Few ancient cultures have managed to translate their traditional art forms into fresh 20th-century idioms. But the "Contemporary Art of Senegal," which opens today at the Corcoran, shows that Senegal had managed to do precisely that.
Dramatically installed in the Corcoran atrium amid spotlights and potted greens, this exhibition includes 75 works -- paintings, drawings, prints, sculpture and several large and stunning tapestries -- which dominate the show.
Most were created by artists who came to maturity after 1960, when Senegal won its independence from France. If stylistic independence from the French has not yet been achieved, the artists have given it a good try. Several works inevitably call up memories of Picasso. But Picasso, after all, learned abstraction from African art.
Unlike most of its West African neighbors. Senegai no longer had a continuous tradition in the plastic arts when independence came. With colonization had come Christianity -- which destroyed (or dispersed to European and American museums) the masks and statues of animist gods and ancestors. Under Islam, carved images were forbidden by the Koran.

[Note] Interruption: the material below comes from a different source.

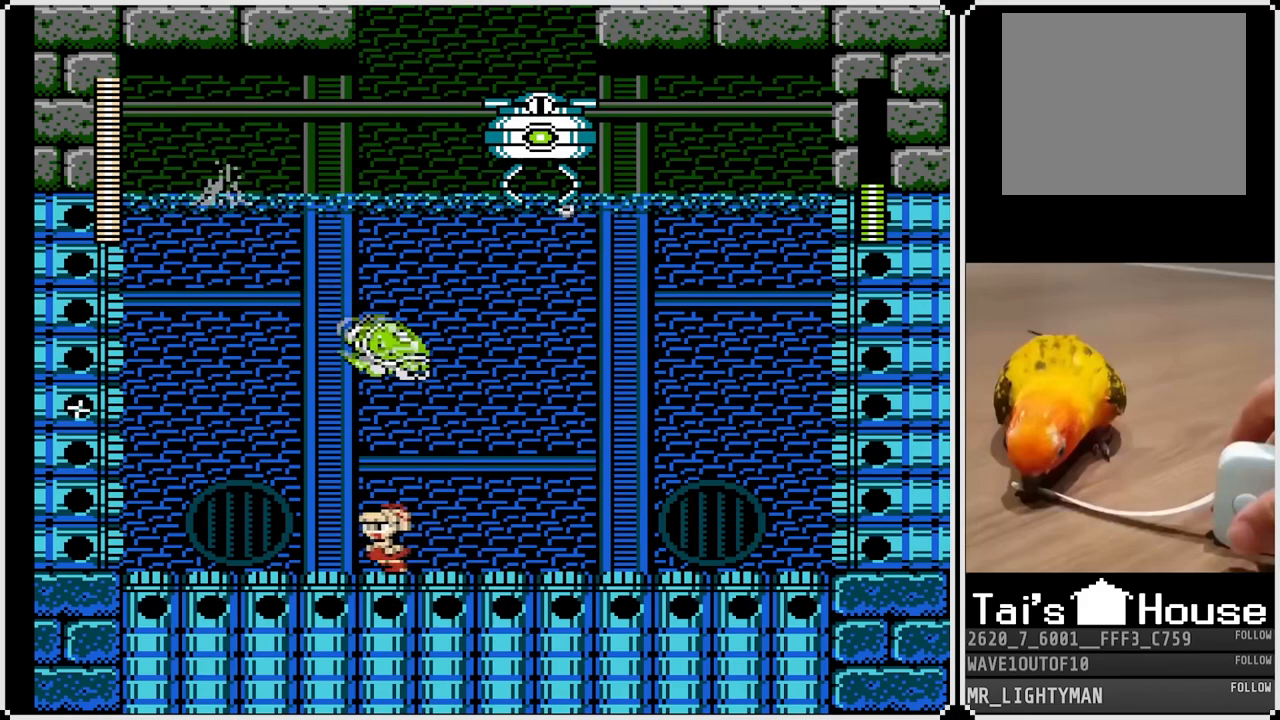
{"buttons": ["SQUARE"], "left_stick": "center", "right_stick": "center", "events": [[17, "DPAD_LEFT", "up"], [17, "DPAD_RIGHT", "down"], [50, "SQUARE", "down"], [133, "SQUARE", "up"], [150, "SQUARE", "down"], [167, "DPAD_RIGHT", "up"], [250, "SQUARE", "up"], [300, "SQUARE", "down"], [383, "SQUARE", "up"], [433, "SQUARE", "down"]]}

Thus, when Senegal's poet-president, Leopold Senghor, undertook to rouse what he calls the "collective black unconscious" through the arts, he was -- stylistically, at least -- beginning anew. A national school of art was established, along with a tapestry workshop in Thies.According to Warren Robbins, director of the Museum of African Art, Senegal is now at the forefront of contemporary developments in the visual arts in Africa.

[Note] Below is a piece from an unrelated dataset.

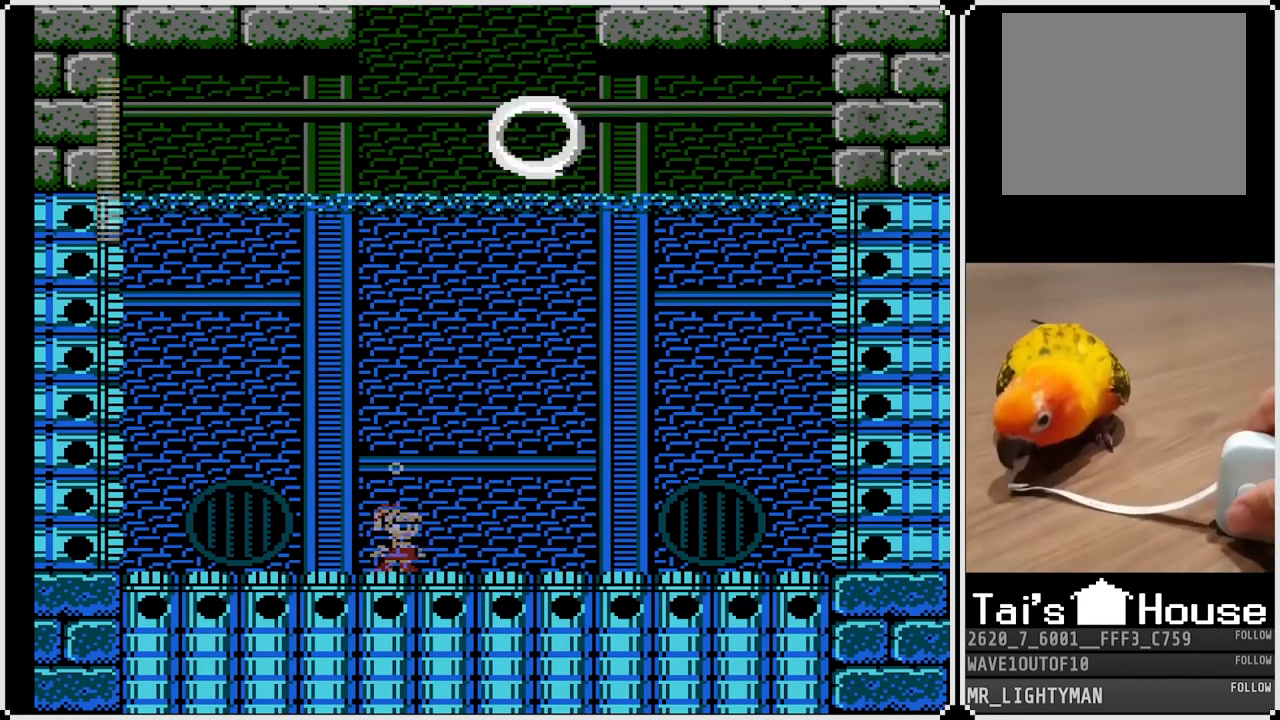
{"buttons": [], "left_stick": "center", "right_stick": "center", "events": [[17, "CROSS", "down"], [100, "CROSS", "up"], [117, "SQUARE", "up"]]}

But if Senegal had lost its visual arts heritage, a strong oral tradition remained, and the subject matter here comes straight out of the mythology and history of the distant past. Islamic elements enter in -- but even in the most abstract of these highly patterned, decorative, flattened forms, the titles reveal specific sources in the lives and ancient memories of the people.
Painting techniques here range from the popular art of "reverse" painting on glass -- brightly colored works depicting urban life, mostly made by untutored artists -- to a comlex, multi-media work using gesso and sand to depict the slaughtering of a lamb for an Islamic holiday. Younousse Seye, the only woman artist in the show, uses pasted-on-cowrie shells -- traditional symbols of fertility -- to define her swinging, interlocking lines in "Light Bearer."
It is the tapestries, however, which make the most striking contribution. Woven at Thies, where designs are passed upon by a committee which includes Senghor himself, these often epic works stand up against anything currently being turned out by Aubusson.
Again, they are based on traditional themes. One of the most spectacular is "Bamba and Lat Dior," including both sacred and secular aspects. Here, Bamba, a spiritual chief swathed in white robes, prepares to pray, while national hero Lat Dior, a king killed in the war against the French, sits astride a horse that seems to breathe fire. Lat Dior is a popular hero who turns up elsewhere in this show, notably in a Benin-like bronze of great charm.
Tapestries from Senegal have been shown here before, at the Museum of African Art during Senghor's 1968 visit to Washington. This show, with its broader scope, comes to Washington through the efforts of Mayor Marion Barry who, during his visit to Senegal last August, learned that the exhibition would be traveling to Mexico and Canada. With his help, support for an Anerican tour was solicited from J. E. Caldwell Co. and its parent company, the Dayton Hudson Corp. The show closes here April 6, and will then travel to Boston, Atlanta and New Orleans.
On Wednesday, Feb. 27, at 12:30 Warren Robbins will give a lecture on the exhibition at the Corcoran.